Question

If the magnetic moment of ${{\left[ Ag{{\left( CN \right)}_{2}} \right]}^{-1}}$ is zero, then the number of unpaired electrons will be:
A) 1
B) 2
C) 3
D) Zero

Answer 1

Hint: Magnetic moment is a way to express the paramagnetism of a coordination compound in terms of Bohr magneton. As it is the property of paramagnetism, the central metal ion must have some unpaired electrons in its valence shell to get the value. If the value of the magnetic moment is zero, it depicts the diamagnetic nature of the complex.

Formula Used:$\mu =\sqrt{n\left( n+2 \right)}\ \ \text{BM}$, where \[\mu \] is the magnetic moment, n is the number of unpaired electrons and BM (Bohr magneton) is the unit of the magnetic moment.

Complete answer:Magnetic moment is a term used in coordination chemistry to get information about the complex related to oxidation number and stereochemistry of the central metal ion. It is also used to determine the paramagnetism of a coordination complex and can be calculated if the number of unpaired electrons is known.

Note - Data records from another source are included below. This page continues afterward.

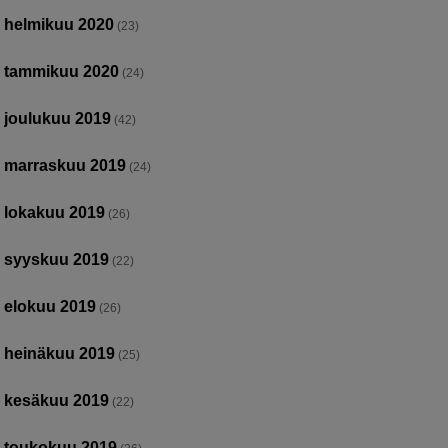
helmikuu 2020
(23)
tammikuu 2020
(24)
joulukuu 2019
(42)
marraskuu 2019
(24)
lokakuu 2019
(26)
syyskuu 2019
(22)
elokuu 2019
(26)
heinäkuu 2019
(25)
kesäkuu 2019
(22)
toukokuu 2019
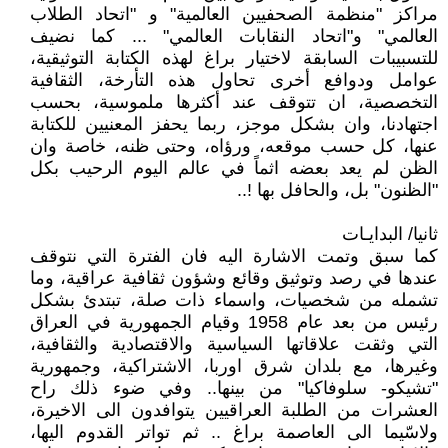
مراكز "منظمة الصحفيين العالمية" و "اتحاد الطلاب
العالمي" و"اتحاد النقابات العالمي" ... كما نضيف
للتسبيبات السابقة لاختيار براغ لهذه الكتابة التوثيقية،
عوامل ودوافع أخرى تحاول هذه التأرخة، الثقافية
التخصصية، ان تتوقف عند أكثرها ملموسية، بحسب
اجتهادنا، وان بشكل موجز، ربما يحفز المعنيين للكتابة
عنها، كل حسب موقعه، ورؤاه، وحتى ظنه، خاصة وان
الظن لم يعد بعضه اثماً في عالم اليوم الرحيب بكل
"الظنون" بل، والحافل بها !..
ثانيا/ البدايـات
كما سبق وتمت الاشارة اليه فان الفترة التي نتوقف
عندها في رصد وتوثيق وقائع وشؤون ثقافية عراقية، وما
تشمله من شخصيات، واسماء ذات صلة، تبتدئ بشكل
رئيس من بعد عام 1958 وقيام الجمهورية في العراق
التي وثقت علاقاتها السياسية والاقتصادية والثقافية،
وغيرها، مع بلدان شرق اوربا، الاشتراكية، وجمهورية
"تشيكو- سلوفاكيا" من بينها.. وفي ضوء ذلك راح
العشرات من الطلبة العراقيين يتوافدون الى الاخيرة،
ولاسّيما الى العاصمة براغ .. ثم تواتر القدوم اليها،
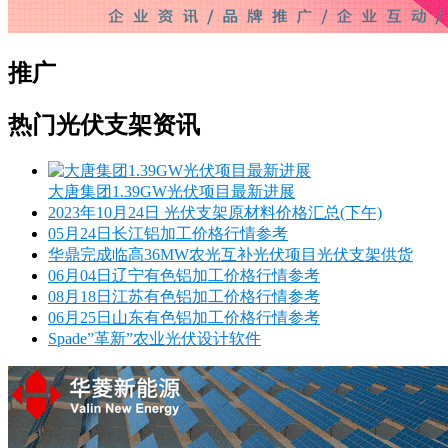
推广
热门光伏支架资讯
大唐集团1.39GW光伏项目最新进展
2023年10月24日 光伏支架原材料价格汇总(下午)
05月24日长江铝加工价格行情参考
华鼎完成临高36MW农光互补光伏项目光伏支架供货
06月04日辽宁有色铝加工价格行情参考
08月18日江苏有色铝加工价格行情参考
06月25日山东有色铝加工价格行情参考
Spade”革新”农业光伏设计软件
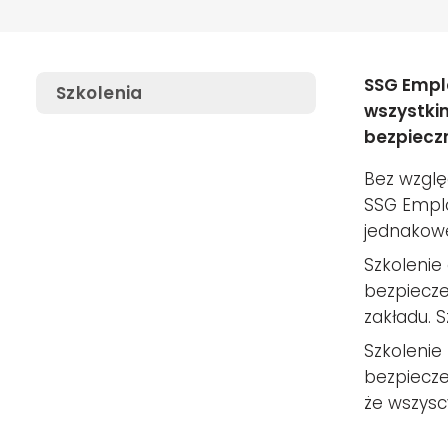
SSG Emplo
Szkolenia
wszystki
bezpieczn
Bez wzgl
SSG Emplo
jednakowe
Szkolenie
bezpiecze
zakładu. 
Szkolenie
bezpiecze
że wszysc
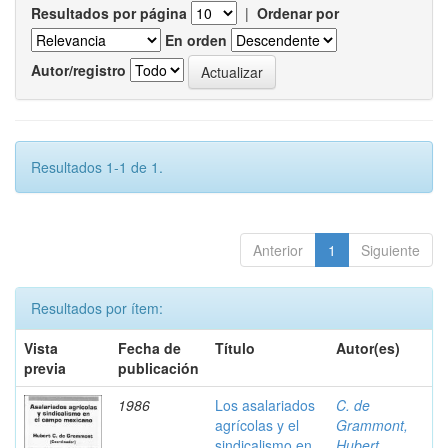
Resultados por página
|
Ordenar por
En orden
Autor/registro
Resultados 1-1 de 1.
Anterior
1
Siguiente
Resultados por ítem:
Vista
Fecha de
Título
Autor(es)
previa
publicación
1986
Los asalariados
C. de
agrícolas y el
Grammont,
sindicalismo en
Hubert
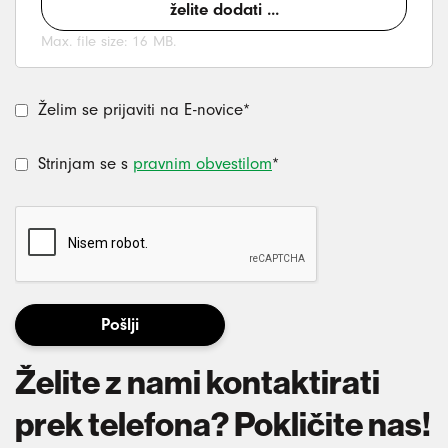
želite dodati ...
Max. file size: 16 MB.
Želim se prijaviti na E-novice*
Strinjam se s
pravnim obvestilom
*
Želite z nami kontaktirati
prek telefona? Pokličite nas!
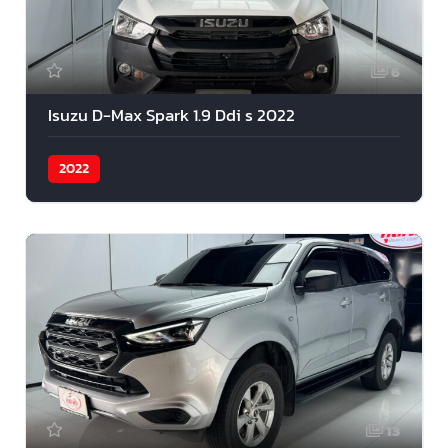
6
Isuzu D-Max Spark 1.9 Ddi s 2022
2022
13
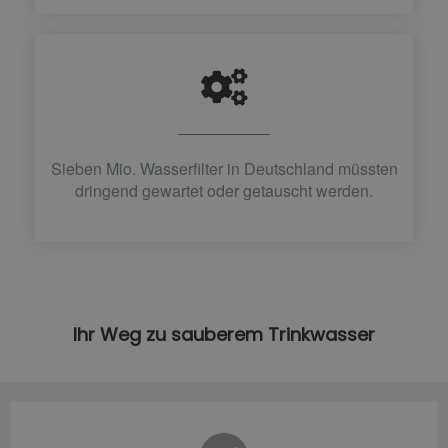
Sieben Mio. Wasserfilter in Deutschland müssten
dringend gewartet oder getauscht werden.
Ihr Weg zu sauberem Trinkwasser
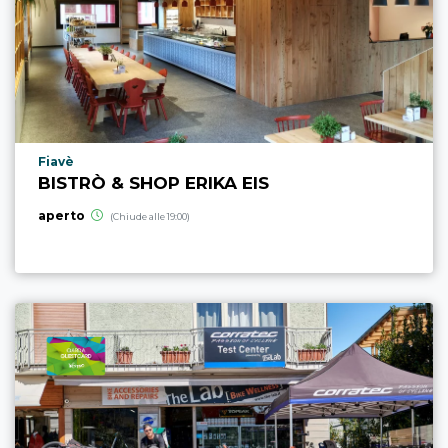
Località punto di interesse
Fiavè
BISTRÒ & SHOP ERIKA EIS
aperto
(Chiude alle 19:00)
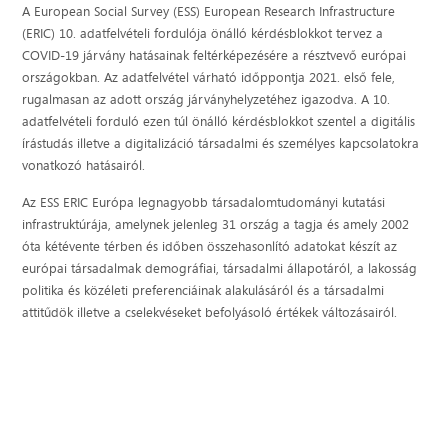
A European Social Survey (ESS) European Research Infrastructure
(ERIC) 10. adatfelvételi fordulója önálló kérdésblokkot tervez a
COVID-19 járvány hatásainak feltérképezésére a résztvevő európai
országokban. Az adatfelvétel várható időppontja 2021. első fele,
rugalmasan az adott ország járványhelyzetéhez igazodva. A 10.
adatfelvételi forduló ezen túl önálló kérdésblokkot szentel a digitális
írástudás illetve a digitalizáció társadalmi és személyes kapcsolatokra
vonatkozó hatásairól.
Az ESS ERIC Európa legnagyobb társadalomtudományi kutatási
infrastruktúrája, amelynek jelenleg 31 ország a tagja és amely 2002
óta kétévente térben és időben összehasonlító adatokat készít az
európai társadalmak demográfiai, társadalmi állapotáról, a lakosság
politika és közéleti preferenciáinak alakulásáról és a társadalmi
attitűdök illetve a cselekvéseket befolyásoló értékek változásairól.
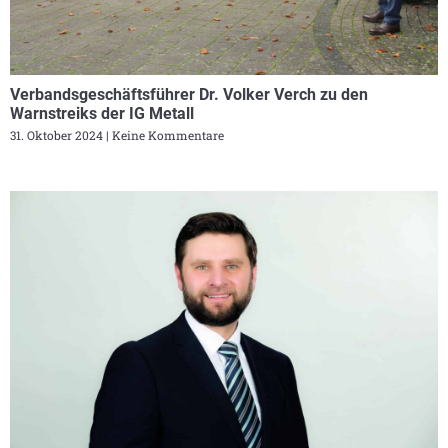
Verbandsgeschäftsführer Dr. Volker Verch zu den
Warnstreiks der IG Metall
31. Oktober 2024
Keine Kommentare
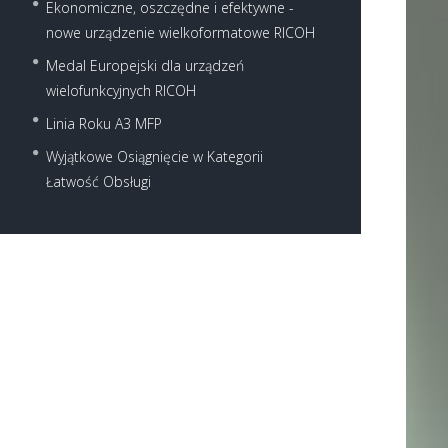
Ekonomiczne, oszczędne i efektywne -
nowe urządzenie wielkoformatowe RICOH
Medal Europejski dla urządzeń
wielofunkcyjnych RICOH
Linia Roku A3 MFP
Wyjątkowe Osiągnięcie w Kategorii
Łatwość Obsługi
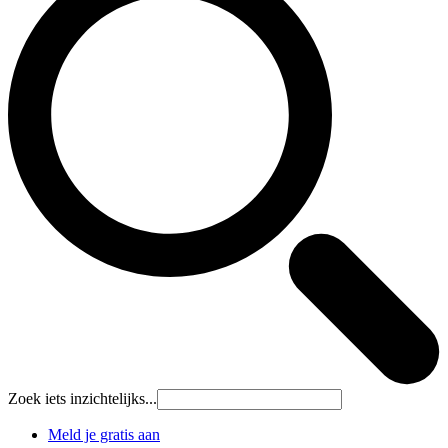
Zoek iets inzichtelijks...
Meld je gratis aan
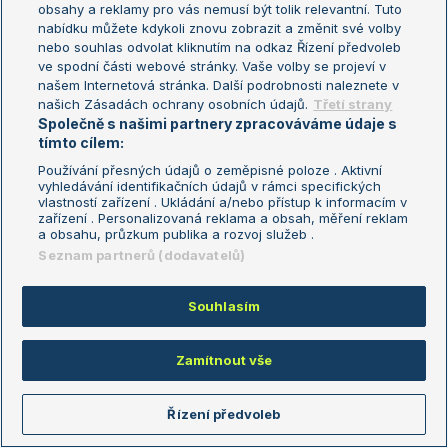
obsahy a reklamy pro vás nemusí být tolik relevantní. Tuto
Aktualní trendy
nabídku můžete kdykoli znovu zobrazit a změnit své volby
nebo souhlas odvolat kliknutím na odkaz Řízení předvoleb
ve spodní části webové stránky. Vaše volby se projeví v
Fotbalové přestupy
našem Internetová stránka. Další podrobnosti naleznete v
Livesport Daily
našich Zásadách ochrany osobních údajů.
Třetí strany
Společně s našimi partnery zpracováváme údaje s
LS Prague Open
tímto cílem:
Používání přesných údajů o zeměpisné poloze . Aktivní
vyhledávání identifikačních údajů v rámci specifických
vlastností zařízení . Ukládání a/nebo přístup k informacím v
Podmínky užití
Nastavení soukromí
zařízení . Personalizovaná reklama a obsah, měření reklam
GDPR a žurnalistika
Reklama
a obsahu, průzkum publika a rozvoj služeb .
Informace o zpracování osobních
Kontakt
Seznam partnerů (dodavatelů)
údajů
Tiráž
Souhlasím
Copyright © 2008-2026 TenisPortal.cz. Využíváme zpravodajství ČTK.
Zamítnout vše
Řízení předvoleb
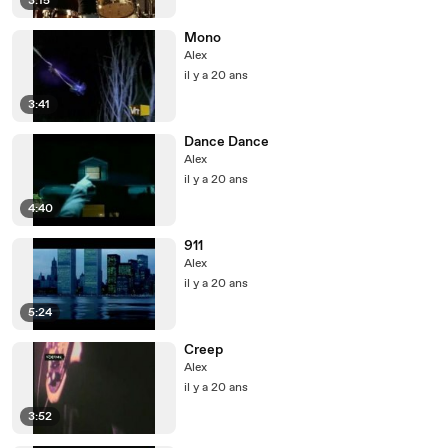
3:15
Mono
Alex
il y a 20 ans
3:41
Dance Dance
Alex
il y a 20 ans
4:40
911
Alex
il y a 20 ans
5:24
Creep
Alex
il y a 20 ans
3:52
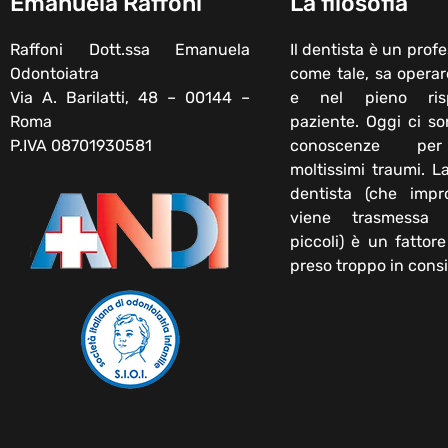
Emanuela Raffoni
La filosofia
PR
Raffoni Dott.ssa Emanuela
Il dentista è un profe
Odontoiatra
come tale, sa operar
Prenota subit
Via A. Barilatti, 48 – 00144 –
e nel pieno ris
Roma
paziente. Oggi ci s
una c
P.IVA 08701930581
conoscenze per
moltissimi traumi. L
dentista (che impr
viene trasmessa
piccoli) è un fattor
preso troppo in cons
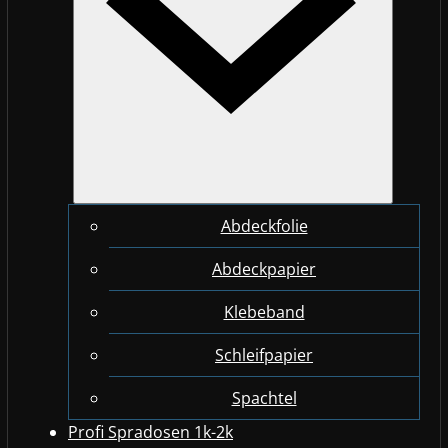
Abdeckfolie
Abdeckpapier
Klebeband
Schleifpapier
Spachtel
Profi Spradosen 1k-2k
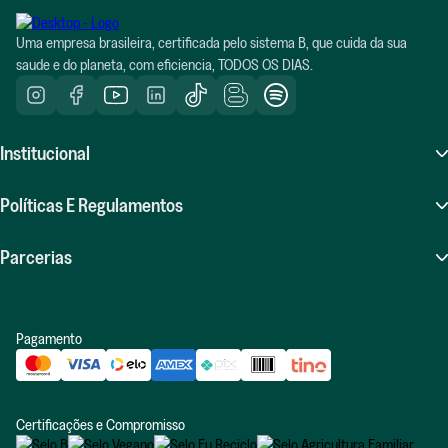
Uma empresa brasileira, certificada pelo sistema B, que cuida da sua
saude e do planeta, com eficiencia, TODOS OS DIAS.
Institucional
Sobre Nós
Políticas E Regulamentos
Atendimento (SAC)
Perguntas Frequentes (FAQ)
Parcerias
Compras Recorrentes
Políticas De Frete
Seja Um Influenciador Positiv.a
Indique E Ganhe
Pagamento
Políticas De Trocas E Devoluções
Revenda Positiv.a
Blog
Política De Privacidade
Relatório De Impacto
Certificações e Compromisso
Política De Diversidade E Inclusão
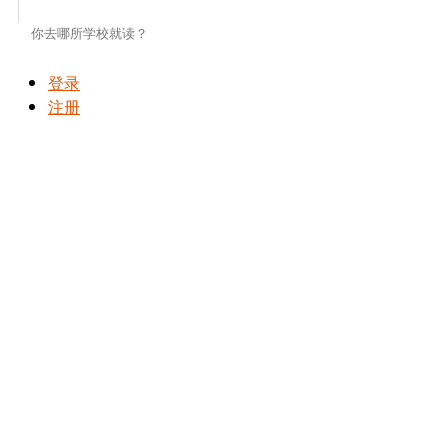
登录
注册
拜访寄宿家庭
订房前无限次当面或视频拜访寄宿家庭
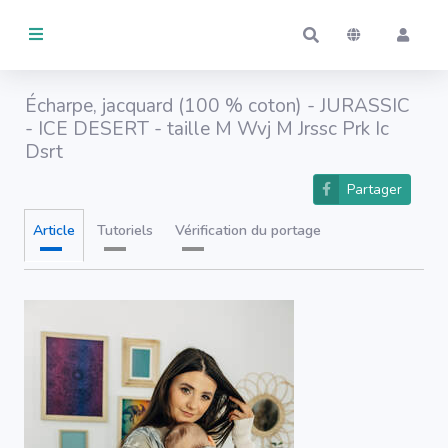
ARTICLES
Écharpe, jacquard (100 % coton) - JURASSIC
- ICE DESERT - taille M
Wvj M Jrssc Prk Ic
Activité
Dsrt
GÉRÉS
Partager
Par moi
Article
Tutoriels
Vérification du portage
Par d'autres
EN
USAGE
Par moi
Par d'autres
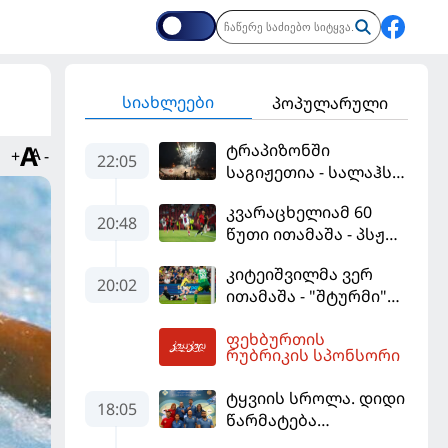
სიახლეები
პოპულარული
ტრაპიზონში
+
-
22:05
საგიჟეთია - სალაჰს
25 ათასი ფანი
კვარაცხელიამ 60
დახვდა
20:48
წუთი ითამაშა - პსჟ
სეზონის პირველ
კიტეიშვილმა ვერ
მატჩში
20:02
ითამაშა - "შტურმი"
"მალიორკასთან"
ჩემპიონთა ლიგაზე
დამარცხდა
ფეხბურთის
"ფენერბაჰჩესთან"
03:24
რუბრიკის სპონსორი
დამარცხდა
ტყვიის სროლა. დიდი
18:05
წარმატება
ვროცლავში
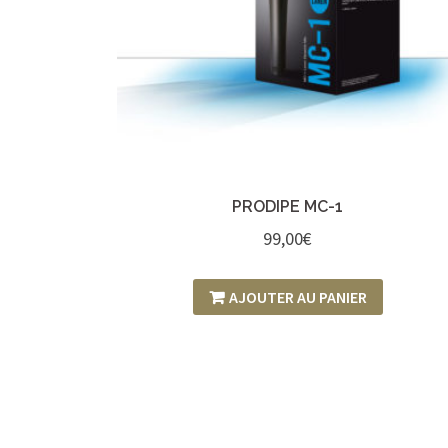
PRODIPE MC-1
99,00
€
AJOUTER AU PANIER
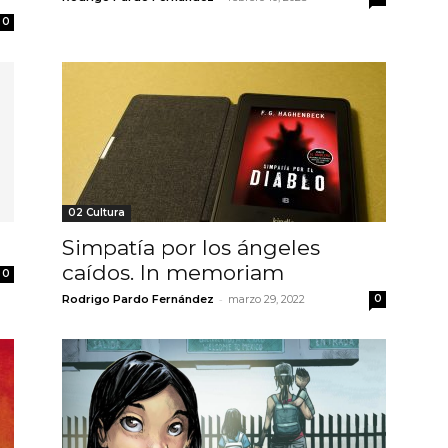
0
02 Cultura
Simpatía por los ángeles
caídos. In memoriam
0
-
Rodrigo Pardo Fernández
marzo 29, 2022
0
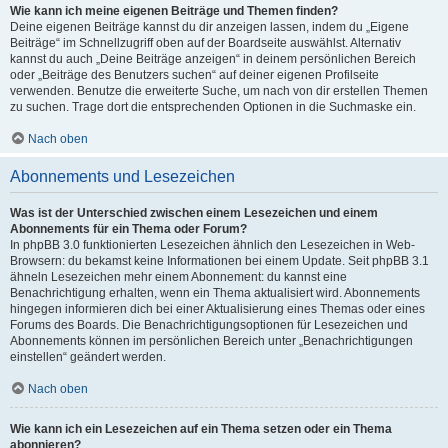
Wie kann ich meine eigenen Beiträge und Themen finden?
Deine eigenen Beiträge kannst du dir anzeigen lassen, indem du „Eigene
Beiträge“ im Schnellzugriff oben auf der Boardseite auswählst. Alternativ
kannst du auch „Deine Beiträge anzeigen“ in deinem persönlichen Bereich
oder „Beiträge des Benutzers suchen“ auf deiner eigenen Profilseite
verwenden. Benutze die erweiterte Suche, um nach von dir erstellen Themen
zu suchen. Trage dort die entsprechenden Optionen in die Suchmaske ein.
Nach oben
Abonnements und Lesezeichen
Was ist der Unterschied zwischen einem Lesezeichen und einem
Abonnements für ein Thema oder Forum?
In phpBB 3.0 funktionierten Lesezeichen ähnlich den Lesezeichen in Web-
Browsern: du bekamst keine Informationen bei einem Update. Seit phpBB 3.1
ähneln Lesezeichen mehr einem Abonnement: du kannst eine
Benachrichtigung erhalten, wenn ein Thema aktualisiert wird. Abonnements
hingegen informieren dich bei einer Aktualisierung eines Themas oder eines
Forums des Boards. Die Benachrichtigungsoptionen für Lesezeichen und
Abonnements können im persönlichen Bereich unter „Benachrichtigungen
einstellen“ geändert werden.
Nach oben
Wie kann ich ein Lesezeichen auf ein Thema setzen oder ein Thema
abonnieren?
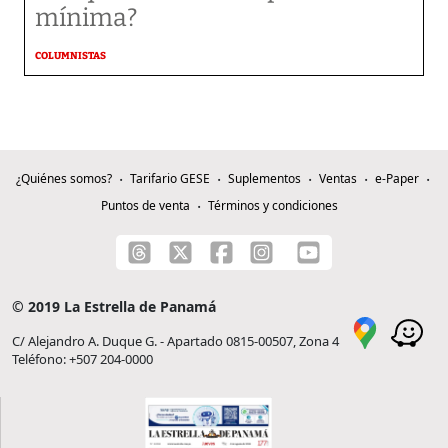
mínima?
COLUMNISTAS
¿Quiénes somos?
Tarifario GESE
Suplementos
Ventas
e-Paper
Puntos de venta
Términos y condiciones
© 2019 La Estrella de Panamá
C/ Alejandro A. Duque G. - Apartado 0815-00507, Zona 4
Teléfono: +507 204-0000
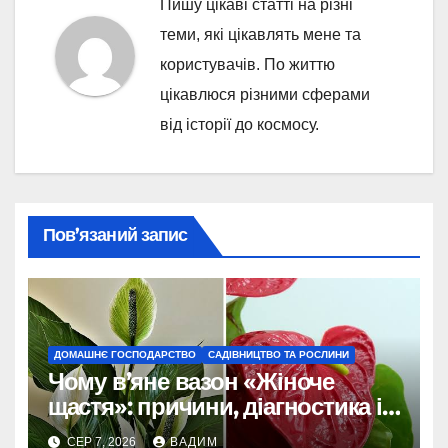
Пишу цікаві статті на різні
теми, які цікавлять мене та
користувачів. По життю
цікавлюся різними сферами
від історії до космосу.
Пов’язаний запис
ДОМАШНЄ ГОСПОДАРСТВО
САДІВНИЦТВО ТА РОСЛИНИ
Чому в’яне вазон «Жіноче
щастя»: причини, діагностика і
порятунок рослини
СЕР 7, 2026
ВАДИМ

As per the data given in the question, the Magnetic moment of the given complex ${{\left[ Ag{{\left( CN \right)}_{2}} \right]}^{-1}}$ is zero, so according to the given formula of magnetic moment, the number of unpaired electrons can be calculated as follows:
$\mu =\sqrt{n\left( n+2 \right)}\ \ \text{BM}$
$\Rightarrow 0=\sqrt{n\left( n+2 \right)}$
Squaring both sides of the equation:
$\Rightarrow n\left( n+2 \right)=0$
As per the above equation, the possible values of n are as follows:
$\Rightarrow n=0\ ;\ n=-2$
As the number of unpaired electrons cannot be negative. Therefore, the number of unpaired electrons for the given complex is zero.

Option ‘D’ is correctoption (D) is correct.

Note: We can calculate the number of unpaired electrons using an alternative way i.e., by calculating the oxidation state of the silver ion and then, applying the valence bond theory to get the actual number of unpaired electrons as shown below:
Electronic configuration of $Ag=\ \left[ Kr \right]4{{d}^{10}}5{{s}^{1}}$
The oxidation state of silver ion: $+1$
Electronic configuration of $A{{g}^{+}}=\ \left[ Kr \right]4{{d}^{10}}5{{s}^{0}}$
So, all the electrons in the valence d orbitals are paired. Thus, the complex consists of zero unpaired electrons.